General characteristics
- Class & type: Type VIIC/41 submarine
- Displacement: 759 tonnes (747 long tons) surfaced; 860 t (846 long tons) submerged;
- Length: 67.10 m (220 ft 2 in) o/a; 50.50 m (165 ft 8 in) pressure hull;
- Beam: 6.20 m (20 ft 4 in) o/a; 4.70 m (15 ft 5 in) pressure hull;
- Height: 9.60 m (31 ft 6 in)
- Draught: 4.74 m (15 ft 7 in)
- Installed power: 2,800–3,200 PS (2,100–2,400 kW; 2,800–3,200 bhp) (diesels); 750 PS (550 kW; 740 shp) (electric);
- Propulsion: 2 shafts; 2 × diesel engines; 2 × electric motors;
- Speed: 17.7 knots (32.8 km/h; 20.4 mph) surfaced; 7.6 knots (14.1 km/h; 8.7 mph) submerged;
- Range: 8,500 nmi (15,700 km; 9,800 mi) at 10 knots (19 km/h; 12 mph) surfaced; 80 nmi (150 km; 92 mi) at 4 knots (7.4 km/h; 4.6 mph) submerged;
- Test depth: 230 m (750 ft); Calculated crush depth: 250–295 m (820–968 ft);
- Complement: 44-52 officers & ratings
- Armament: 5 × 53.3 cm (21 in) torpedo tubes (4 bow, 1 stern); 14 × torpedoes; 1 × 8.8 cm (3.46 in) deck gun (220 rounds); 1 × 3.7 cm (1.5 in) Flak M42 AA gun; 2 × 2 cm (0.79 in) C/30 AA guns;

Service record
- Part of: 5th U-boat Flotilla; 23 September 1944 – 9 April 1945;
- Identification codes: M 43 832
- Commanders: Oblt.z.S. Johannes Panitz; 23 September 1944 – 9 April 1945;
- Operations: 1 patrol:; 4 – 9 April 1945;
- Victories: None

= German submarine U-1065 =

German World War II submarine

German submarine U-1065 was a Type VIIC/41 U-boat of Nazi Germany's Kriegsmarine during World War II.

She was ordered	on 14 October 1941, and was laid down on 23 September 1943 at Friedrich Krupp Germaniawerft, Kiel, as yard number 702. She was launched on 3 August 1944 and commissioned under the command of Oberleutnant zur See Johannes Panitz on 23 September of that year.

==Design==
German Type VIIC/41 submarines were preceded by the heavier Type VIIC submarines.
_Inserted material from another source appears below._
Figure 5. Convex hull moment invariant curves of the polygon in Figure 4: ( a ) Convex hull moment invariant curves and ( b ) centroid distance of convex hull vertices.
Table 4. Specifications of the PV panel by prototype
U-1065 had a displacement of 759 t when at the surface and 860 t while submerged. She had a total length of 67.10 m, a pressure hull length of 50.50 m, a beam of 6.20 m, a height of 9.60 m, and a draught of 4.74 m. The submarine was powered by two Germaniawerft F46 four-stroke, six-cylinder supercharged diesel engines producing a total of 2800 to 3200 PS for use while surfaced, two AEG GU 460/8–27 double-acting electric motors producing a total of 750 PS for use while submerged. She had two shafts and two 1.23 m propellers. The boat was capable of operating at depths of up to 230 m.
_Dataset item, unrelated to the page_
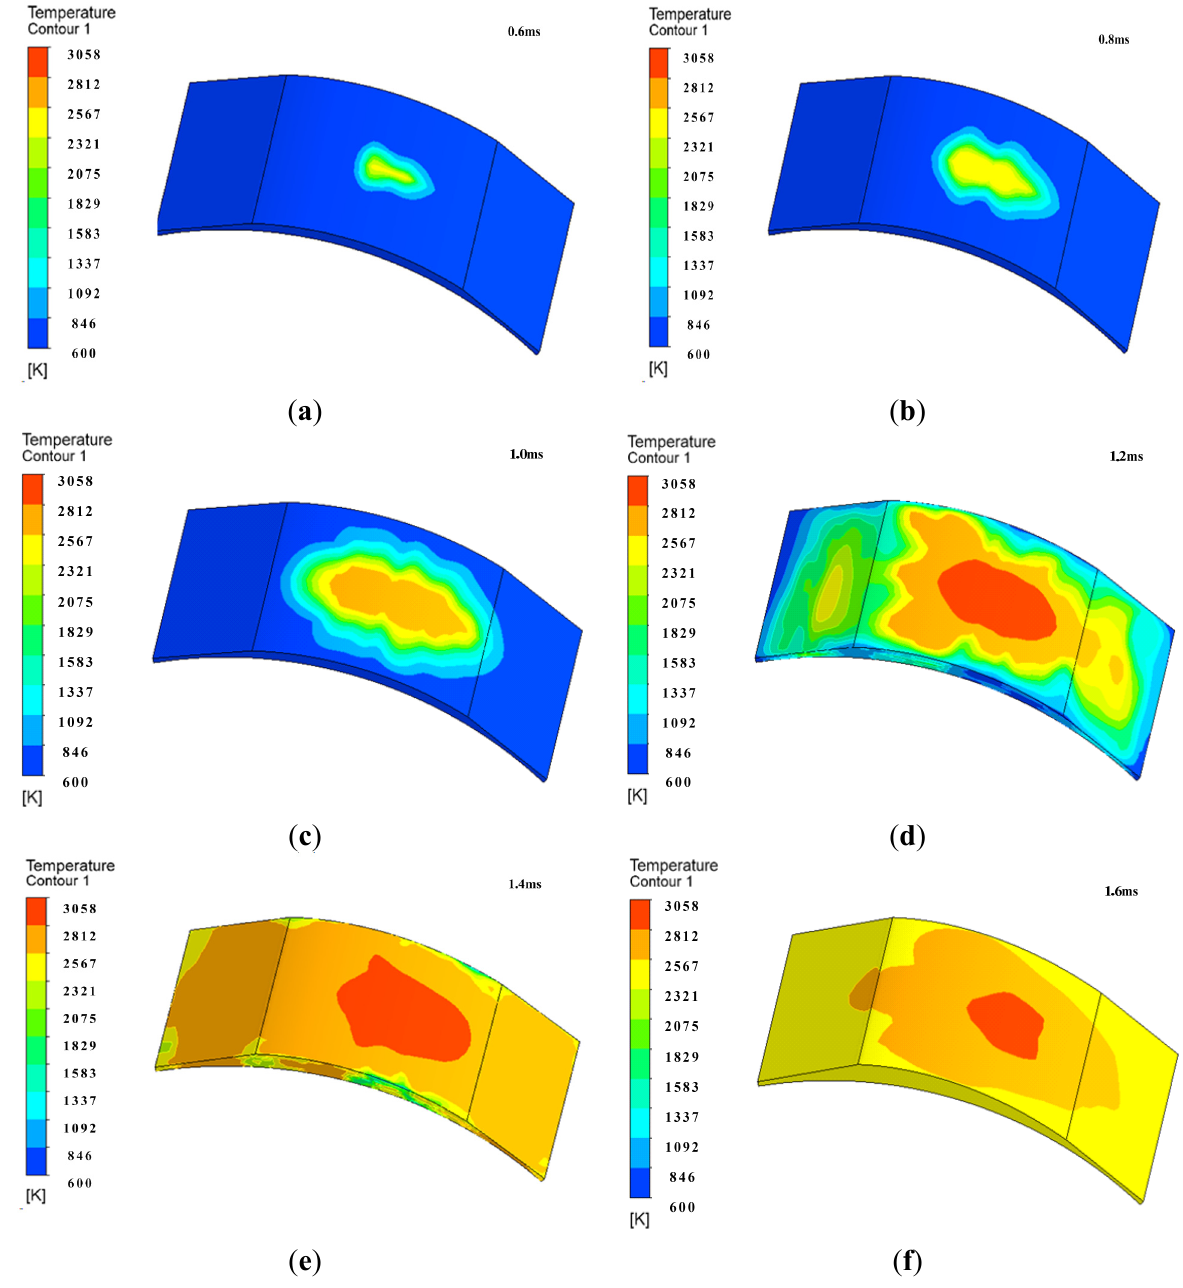
Figure 5. ( a ) Temperature field at 0.6 ms; ( b ) Temperature field at 0.8 ms; ( c ) Temperature field at 1.0 ms; ( d ) Temperature field at 1.2 ms; ( e ) Temperature field at 1.4 ms; ( f ) Temperature field at 1.6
The submarine had a maximum surface speed of 17.7 kn and a maximum submerged speed of 7.6 kn. When submerged, the boat could operate for 80 nmi at 4 kn; when surfaced, she could travel 8500 nmi at 10 kn. U-1065 was fitted with five 53.3 cm torpedo tubes (four fitted at the bow and one at the stern), fourteen torpedoes, one 8.8 cm SK C/35 naval gun, (220 rounds), one 3.7 cm Flak M42 and two 2 cm C/30 anti-aircraft guns. The boat had a complement of between forty-four and sixty.

==Service history==

U-1065 had a very short career. While she was commissioned on 23 September 1944, she was not assigned to a flotilla until 1 April 1945. She spent the intervening six months training with the 5th U-boat Flotilla. At the end of her training, she was formally assigned to the same flotilla. She began her first patrol on 4 April 1945, but was sunk after only six days at sea.
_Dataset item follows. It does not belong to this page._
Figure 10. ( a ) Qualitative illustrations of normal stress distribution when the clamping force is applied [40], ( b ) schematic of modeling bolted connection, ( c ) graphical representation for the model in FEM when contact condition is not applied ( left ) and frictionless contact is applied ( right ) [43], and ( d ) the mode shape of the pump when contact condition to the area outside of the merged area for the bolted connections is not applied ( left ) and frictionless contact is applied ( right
===First patrol and loss===
U-1065's first patrol took her from her home port of Kiel in northern Germany towards occupied Norway. However, while en route to Norway in company with another of the Flotilla's boats, , the two submarines were detected and attacked in the Skagerrak strait by 34 de Havilland Mosquito aircraft from three separate Royal Air Force squadrons. During the attack, U-1065 was able to shoot down one of the Mosquitos with her anti-aircraft guns. However, she was then hit by several rockets from 10 separate Mosquitos from 143 and 235 Squadron; she exploded and sank with the loss of her entire crew of 45 men.

The accompanying vessel, U-804, was also hit by rockets from the Mosquitos during the altercation. She exploded and rapidly sank with the loss of her entire crew of 55 men.